Police then tracked down the suspected occupants after a search of nearby gardens involving dog units and a helicopter.

One suspect was found hiding up a tree, and another was discovered in a conservatory.

The three lambs have since been rehomed at a farm in Sheldon as officers attempt to trace their owners.

A spokesman said three male Romanians, aged 22, 27 and 28, were in police custody on suspicion of theft.

Inspector Paul Southern said: “It’s not every day we recover live stolen property, but the lambs seem none the worse for their adventure.

“We are now trying to trace where they came from and are asking farmers to check their flocks to see if they have any missing.”

Poser gets jail


A teenager who toured an Ohio high school while posing as a state senator has been sentenced to jail.

A judge sentenced Marion resident Izaha Akins to three months in jail. But the 18-year-old will need to serve only a little over a month more because he’s already spent close to two months in jail.

Akins pleaded guilty in March to impersonating a peace officer. The charge includes anyone who poses as a state employee.

Authorities say Akins spoke to a government class at Mohawk High School in Sycamore last December. School officials didn’t realize they’d been duped until weeks later.

His attorney has said Akins is sorry for the negative attention he brought to the school, but he’s glad it pushed schools to improve their security procedures.

Ruby shines again


A dog almost blinded and left fighting for life after chewing a disinfectant bottle has made an amazing recovery.

Jack Russell cross Ruby briefly got her paws on the bottle and a small amount splashed in her face. The next day, owner Gary James, 44, from Poole, found the 11-year-old dog struggling to breathe.

He rushed Ruby to Bournemouth PDSA Pet Hospital where she was admitted for emergency treatment. PDSA vet Emily Sharp said: “Ruby had a lucky escape from a horrific ordeal.”

Inspired thinking


A primary school teacher in New Jersey wrote inspirational messages directly on her students’ desks before they started days of high-pressure tests.

Chandni Langford’s pupils, aged 10 and 11, walked into class at Evergreen Avenue Elementary School in Woodbury to find messages from her, including: “Learning is your superpower!” and “There is no elevator to success, you must take the stairs!”

Photos of the desks on the district’s Facebook page have been shared more than 10,000 times.

Ms Langford said she got the idea on Pinterest from another teacher.

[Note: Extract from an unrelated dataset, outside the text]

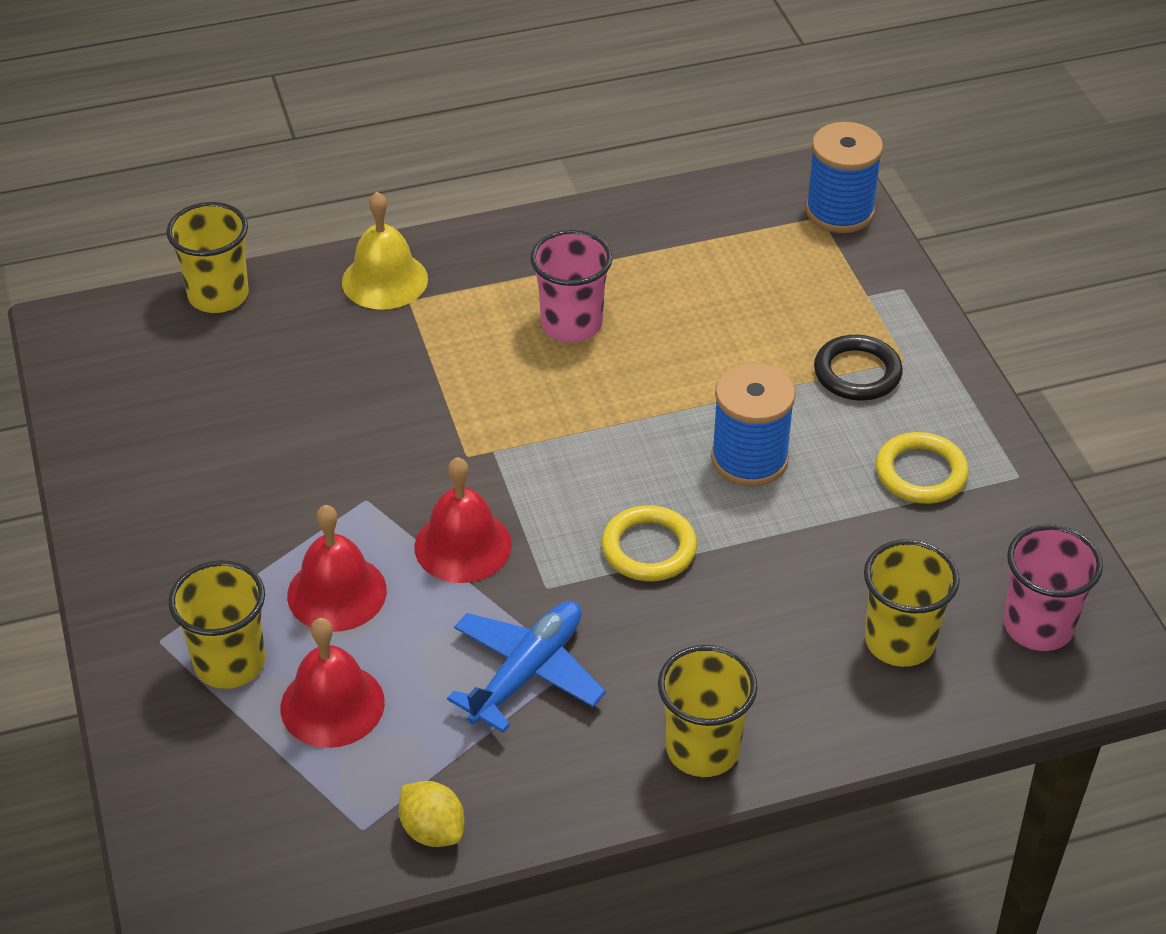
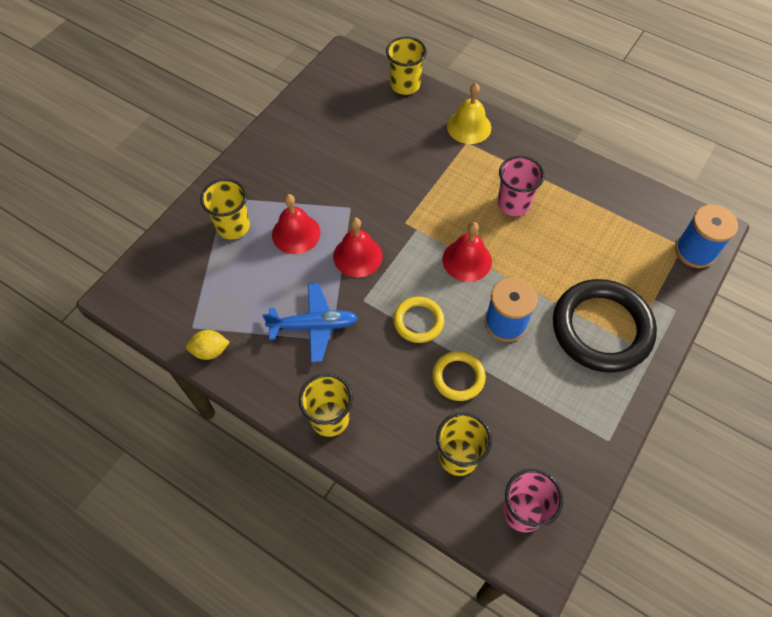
camera: 50 degrees right, 15 degrees up
(332, 705) = (241, 273): red bell -> red bell (467, 260)
(433, 830) = (210, 351): yellow lemon -> yellow lemon turned 75 degrees clockwise
(857, 373) = (601, 328): black ring -> black ring, size x1.98
(921, 473) = (567, 397): yellow ring -> yellow ring (458, 377)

The messages were written using dry erase markers and removed before the students began the first of seven days of testing

Paella picnic for staff


The billionaire founder of the Chinese conglomerate Tiens Group has treated 3,000 of his best sales staff to a traditional Spanish paella dinner during a free trip to Madrid that also included a bullfight and a tour of King Felipe VI’s royal palace.

The smiling workers washed down plates of paella with sangria at a massive spread of picnic tables in a riverside park during the event footed by Li Jinyuan and organised by China’s U Tour travel company.

U Tour deputy manager Zhang Xilai said the tour for the group of mostly healthcare products salespeople cost €7m.

The trip comes a year after Li took 6,400 to France. Zhang said fewer went this year because of higher sales targets and stiffer competition in China.

Bovine beauties


Hundreds of cows and bulls walked the ramp in a north Indian town in a bovine beauty pageant aimed at promoting indigenous Indian cattle breeds and raising awareness about animal health. As farmers led their animals, the panel of experts judged the animals for their size and overall looks, the length of their horns and, for the cows, their milk-yielding capacities.

The judges selected 18 winners in various categories, choosing the healthiest and best-looking cows and bulls from more than 630 animals in the contest, held in the farming town of Rohtak in Haryana state. The victors, representing three different breeds, took home prizes and a winner’s sash.